Numeri da capogiro per il gioco d’azzardo online
«Grazie al grande sviluppo del gambling, con un’incidenza del 56,9% – conferma Davide Casaleggio, partner di Casaleggio Associati –, proprio il tempo libero rappresenta quasi la metà del mercato considerato, con il gioco d’azzardo online che ha finito per ritagliarsi la quasi totalità dello spazio in questo settore» supportato dall’ingresso, a partire dal 2008 a oggi, di una serie di operatori di rilievo, di cui Poste Italiane è solo l’ultimo della lista.

Si parla dunque di un miliardo di euro in termini di valore per il tempo libero al cui interno la spesa iniziale per i giochi d’azzardo cuba per il 3,9%, mentre le somme rigiocate sfiorano il 48% dell’intera percentuale ascritta a questo specifico segmento indagato.

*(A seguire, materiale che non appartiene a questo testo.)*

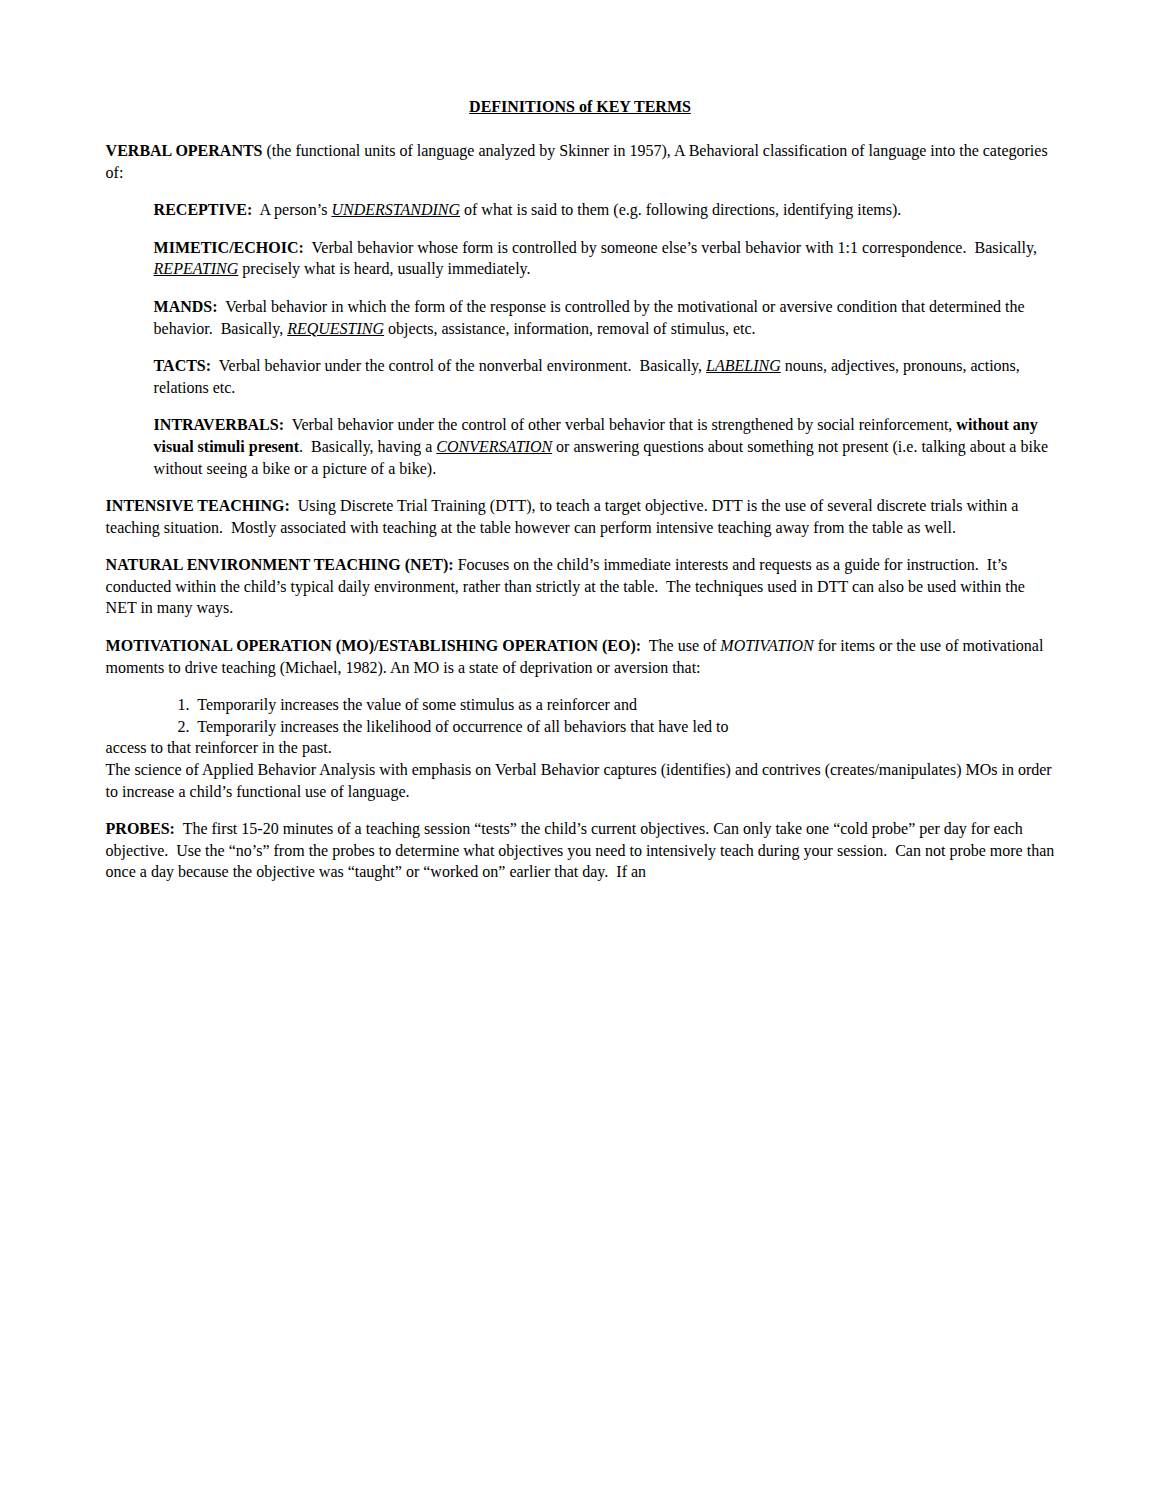DEFINITIONS of KEY TERMS
VERBAL OPERANTS (the functional units of language analyzed by Skinner in 1957), A Behavioral classification of language into the categories of:
RECEPTIVE: A person’s UNDERSTANDING of what is said to them (e.g. following directions, identifying items).
MIMETIC/ECHOIC: Verbal behavior whose form is controlled by someone else’s verbal behavior with 1:1 correspondence. Basically, REPEATING precisely what is heard, usually immediately.
MANDS: Verbal behavior in which the form of the response is controlled by the motivational or aversive condition that determined the behavior. Basically, REQUESTING objects, assistance, information, removal of stimulus, etc.
TACTS: Verbal behavior under the control of the nonverbal environment. Basically, LABELING nouns, adjectives, pronouns, actions, relations etc.
INTRAVERBALS: Verbal behavior under the control of other verbal behavior that is strengthened by social reinforcement, without any visual stimuli present. Basically, having a CONVERSATION or answering questions about something not present (i.e. talking about a bike without seeing a bike or a picture of a bike).
INTENSIVE TEACHING: Using Discrete Trial Training (DTT), to teach a target objective. DTT is the use of several discrete trials within a teaching situation. Mostly associated with teaching at the table however can perform intensive teaching away from the table as well.
NATURAL ENVIRONMENT TEACHING (NET): Focuses on the child’s immediate interests and requests as a guide for instruction. It’s conducted within the child’s typical daily environment, rather than strictly at the table. The techniques used in DTT can also be used within the NET in many ways.
MOTIVATIONAL OPERATION (MO)/ESTABLISHING OPERATION (EO): The use of MOTIVATION for items or the use of motivational moments to drive teaching (Michael, 1982). An MO is a state of deprivation or aversion that:
1. Temporarily increases the value of some stimulus as a reinforcer and
2. Temporarily increases the likelihood of occurrence of all behaviors that have led to
access to that reinforcer in the past.
The science of Applied Behavior Analysis with emphasis on Verbal Behavior captures (identifies) and contrives (creates/manipulates) MOs in order to increase a child’s functional use of language.
PROBES: The first 15-20 minutes of a teaching session “tests” the child’s current objectives. Can only take one “cold probe” per day for each objective. Use the “no’s” from the probes to determine what objectives you need to intensively teach during your session. Can not probe more than once a day because the objective was “taught” or “worked on” earlier that day. If an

Così, mentre il secondo settore per importanza, vale a dire il turismo, registra un deciso rallentamento rispetto al 2010 «evidentemente per l’avvenuta saturazione del mercato», i settori che hanno registrato la crescita più significativa rispetto a un anno fa sono anche i siti di ecommerce multiprodotto e l’editoria.

Spinte da un desiderio di internazionalizzazione
Ciò detto, l’ecommerce rappresenta un canale sempre più strategico anche per le aziende italiane che puntano a internazionalizzarsi, tanto che il 67% degli interpellati da Casaleggio Associati risulta presente all’estero, con la Germania che si conferma la più attenta ai prodotti made in Italy appartenenti, soprattutto, ai settori alimentare e moda.

«Peccato – è l’ulteriore precisazione – che un quarto delle realtà nostrane che affermano di vendere online all’estero possiedono un sito in lingua italiana, mentre solo il 5% ha una qualche struttura operativa fuori dai confini nazionali». Ancora una volta – è il consiglio di chi ha già adottato una strategia di internazionalizzazione – su Internet vale la pena di investire in marketing & promozione sia del proprio brand che dei prodotti venduti curando l’ottimizzazione sui motori di ricerca, ma anche aspetti cruciali come la logistica e la spedizione delle merci.

Non per niente, i principali temi da affrontare per portare all’estero le proprie vendite online risultano essere la lingua utilizzata nel sito e i sistemi di pagamento, che cambiano di Paese in Paese mettendo in luce peculiarità che vedono in Spagna l’utilizzo più ampio della carta di credito, mentre in Russia si preferiscono gli e-wallet a fronte dell’addebito diretto su conto corrente che va per la maggiore in Germania e Olanda.

«Vanno poi considerati – è l’ulteriore puntualizzazione di Casaleggio – un sistema di gestione della valuta qualora si venda fuori dalla zona euro, ma anche il servizio di customer service, che determina come il brand viene percepito e il livello di soddisfazione dei clienti, nonché la gestione della dogana e dell’Iva, entrambe connesse a problematiche burocratiche da non sottovalutare».

I social media alleati dell’ecommerce
Il secondo punto approfondito nello Studio Ecommerce in Italia 2012 riguarda l’integrazione del sito aziendale con i social media, Facebook e Twitter in primis per generare ulteriore reddito.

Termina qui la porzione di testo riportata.